Guardando gli anni precedenti, il quinto posto è il miglior risultato dal 2013, quando il Milan fini terzo ed in panchina c'era Massimiliano Allegri. Ma la Champions è mancata per così poco...

RIMPIANTI

Un quinto posto pieno di rimpianti e per il sesto anno di fila non andrà in Champions League. Una stagione altalenante quella fatta dal Milan: il quarto posto è sfuggito per un solo punto ai rossoneri che avranno l’amaro in bocca per parecchio tempo. 

Il momento della svolta (in negativo) è senza dubbio il derby di marzo: il Milan arrivava con il vento in poppa, era terzo in campionato in piena corsa e aveva la mentalità giusta. Ma i rossoneri vennero sconfitti con il litigio a fine gara tra Franck Kessie e Lucas Biglia come ciliegina sulla torta.
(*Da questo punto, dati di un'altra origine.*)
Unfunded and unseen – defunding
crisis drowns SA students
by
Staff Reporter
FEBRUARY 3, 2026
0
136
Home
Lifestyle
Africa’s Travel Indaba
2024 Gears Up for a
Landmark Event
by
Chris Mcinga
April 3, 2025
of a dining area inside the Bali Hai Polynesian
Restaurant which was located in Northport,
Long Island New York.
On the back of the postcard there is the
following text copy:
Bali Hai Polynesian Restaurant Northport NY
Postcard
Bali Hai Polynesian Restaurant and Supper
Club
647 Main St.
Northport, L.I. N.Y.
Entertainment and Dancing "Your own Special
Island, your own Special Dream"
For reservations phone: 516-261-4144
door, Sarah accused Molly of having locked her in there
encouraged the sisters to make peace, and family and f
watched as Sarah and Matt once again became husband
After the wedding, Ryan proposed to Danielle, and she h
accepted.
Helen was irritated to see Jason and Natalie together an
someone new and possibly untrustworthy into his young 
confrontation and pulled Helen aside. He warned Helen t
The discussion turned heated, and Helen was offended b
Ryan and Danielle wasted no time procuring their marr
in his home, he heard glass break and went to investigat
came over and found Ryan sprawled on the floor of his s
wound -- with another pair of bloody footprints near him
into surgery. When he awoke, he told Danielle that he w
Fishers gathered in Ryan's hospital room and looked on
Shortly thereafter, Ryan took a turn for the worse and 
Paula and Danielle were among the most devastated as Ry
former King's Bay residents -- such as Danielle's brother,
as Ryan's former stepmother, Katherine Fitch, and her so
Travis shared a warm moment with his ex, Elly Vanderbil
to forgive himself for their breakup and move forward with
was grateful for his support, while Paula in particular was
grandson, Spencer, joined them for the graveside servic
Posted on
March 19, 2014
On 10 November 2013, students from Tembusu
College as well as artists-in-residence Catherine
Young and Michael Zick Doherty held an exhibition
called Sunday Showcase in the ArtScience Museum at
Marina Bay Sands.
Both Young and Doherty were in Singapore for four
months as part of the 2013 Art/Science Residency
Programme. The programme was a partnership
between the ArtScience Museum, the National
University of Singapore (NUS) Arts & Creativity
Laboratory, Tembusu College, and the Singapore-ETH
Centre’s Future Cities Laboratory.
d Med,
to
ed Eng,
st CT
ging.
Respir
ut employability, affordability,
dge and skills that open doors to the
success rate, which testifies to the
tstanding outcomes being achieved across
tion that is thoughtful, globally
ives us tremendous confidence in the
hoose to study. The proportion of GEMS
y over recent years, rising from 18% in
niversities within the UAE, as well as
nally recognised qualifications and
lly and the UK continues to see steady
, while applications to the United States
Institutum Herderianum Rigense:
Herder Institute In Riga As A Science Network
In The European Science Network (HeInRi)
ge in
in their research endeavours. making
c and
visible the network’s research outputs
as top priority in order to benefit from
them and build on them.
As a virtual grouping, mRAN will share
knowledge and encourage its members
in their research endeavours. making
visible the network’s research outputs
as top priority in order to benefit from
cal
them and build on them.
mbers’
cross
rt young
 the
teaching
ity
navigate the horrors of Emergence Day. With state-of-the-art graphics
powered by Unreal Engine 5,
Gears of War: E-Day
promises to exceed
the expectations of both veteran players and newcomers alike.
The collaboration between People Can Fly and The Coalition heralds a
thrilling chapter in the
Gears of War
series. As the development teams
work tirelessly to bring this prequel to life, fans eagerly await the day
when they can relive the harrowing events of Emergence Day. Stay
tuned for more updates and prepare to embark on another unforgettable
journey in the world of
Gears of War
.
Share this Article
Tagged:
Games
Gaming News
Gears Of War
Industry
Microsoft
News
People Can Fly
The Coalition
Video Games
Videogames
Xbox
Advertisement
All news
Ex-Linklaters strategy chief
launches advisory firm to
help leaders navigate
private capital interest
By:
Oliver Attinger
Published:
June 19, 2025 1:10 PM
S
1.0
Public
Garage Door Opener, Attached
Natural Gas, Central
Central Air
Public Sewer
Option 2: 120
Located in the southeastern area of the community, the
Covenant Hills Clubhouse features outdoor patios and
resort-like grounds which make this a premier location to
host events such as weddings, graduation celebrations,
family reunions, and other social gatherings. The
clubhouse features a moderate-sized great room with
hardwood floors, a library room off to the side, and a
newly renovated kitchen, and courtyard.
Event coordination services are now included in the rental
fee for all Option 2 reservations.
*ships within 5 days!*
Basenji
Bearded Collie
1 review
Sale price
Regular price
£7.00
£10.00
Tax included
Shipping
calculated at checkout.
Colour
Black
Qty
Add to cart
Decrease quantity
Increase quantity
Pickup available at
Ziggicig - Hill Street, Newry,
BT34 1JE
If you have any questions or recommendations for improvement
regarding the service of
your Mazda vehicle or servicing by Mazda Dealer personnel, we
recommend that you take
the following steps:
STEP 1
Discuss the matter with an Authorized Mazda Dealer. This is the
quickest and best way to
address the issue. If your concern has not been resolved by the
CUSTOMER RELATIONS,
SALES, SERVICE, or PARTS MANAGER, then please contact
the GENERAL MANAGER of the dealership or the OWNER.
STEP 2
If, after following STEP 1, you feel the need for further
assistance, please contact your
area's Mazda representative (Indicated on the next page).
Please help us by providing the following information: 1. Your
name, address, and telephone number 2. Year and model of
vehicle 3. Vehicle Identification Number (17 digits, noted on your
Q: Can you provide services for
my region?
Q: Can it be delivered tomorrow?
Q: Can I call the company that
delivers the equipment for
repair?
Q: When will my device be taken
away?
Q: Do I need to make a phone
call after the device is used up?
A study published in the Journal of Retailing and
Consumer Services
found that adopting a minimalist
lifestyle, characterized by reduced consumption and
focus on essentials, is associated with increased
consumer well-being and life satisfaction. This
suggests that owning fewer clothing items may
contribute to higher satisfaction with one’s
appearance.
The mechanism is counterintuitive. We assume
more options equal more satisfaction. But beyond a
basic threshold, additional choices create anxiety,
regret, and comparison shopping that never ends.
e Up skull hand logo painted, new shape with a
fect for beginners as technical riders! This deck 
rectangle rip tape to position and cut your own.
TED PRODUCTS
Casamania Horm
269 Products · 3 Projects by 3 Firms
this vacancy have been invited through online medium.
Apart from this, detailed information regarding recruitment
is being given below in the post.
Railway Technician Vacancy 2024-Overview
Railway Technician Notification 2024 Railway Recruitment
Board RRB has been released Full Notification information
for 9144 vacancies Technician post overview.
Da lì in poi il Milan ha mantenuto per parecchie settimane la quarta piazza anche per demerito degli avversari, ma ha avuto almeno altri match point che ha fallito. Gli ultimi quattro successi consecutivi non sono sono bastati agli uomini di Gattuso a recuperare.

RIVOLUZIONE

Ora è il momento delle riflessioni in casa Milan: per i rossoneri si prospetterà un nuovo corso e ad un nuovo progetto fatto da giovani. Leonardo darà le proprie dimissioni domani visto che le sue idee non stanno più coincidendo con quelle di Gazidis che valuterà tutto quello che ha funzionato e quello che dovrà essere migliorato: "Dedicheremo i prossimi giorni a una analisi completa della stagione e ai passi successivi da intraprendere per continuare il percorso di crescita del nostro Club". 

Si ripartirà con Gattuso? Sarà ceduto qualche giocatore importante per incassare e ripartire?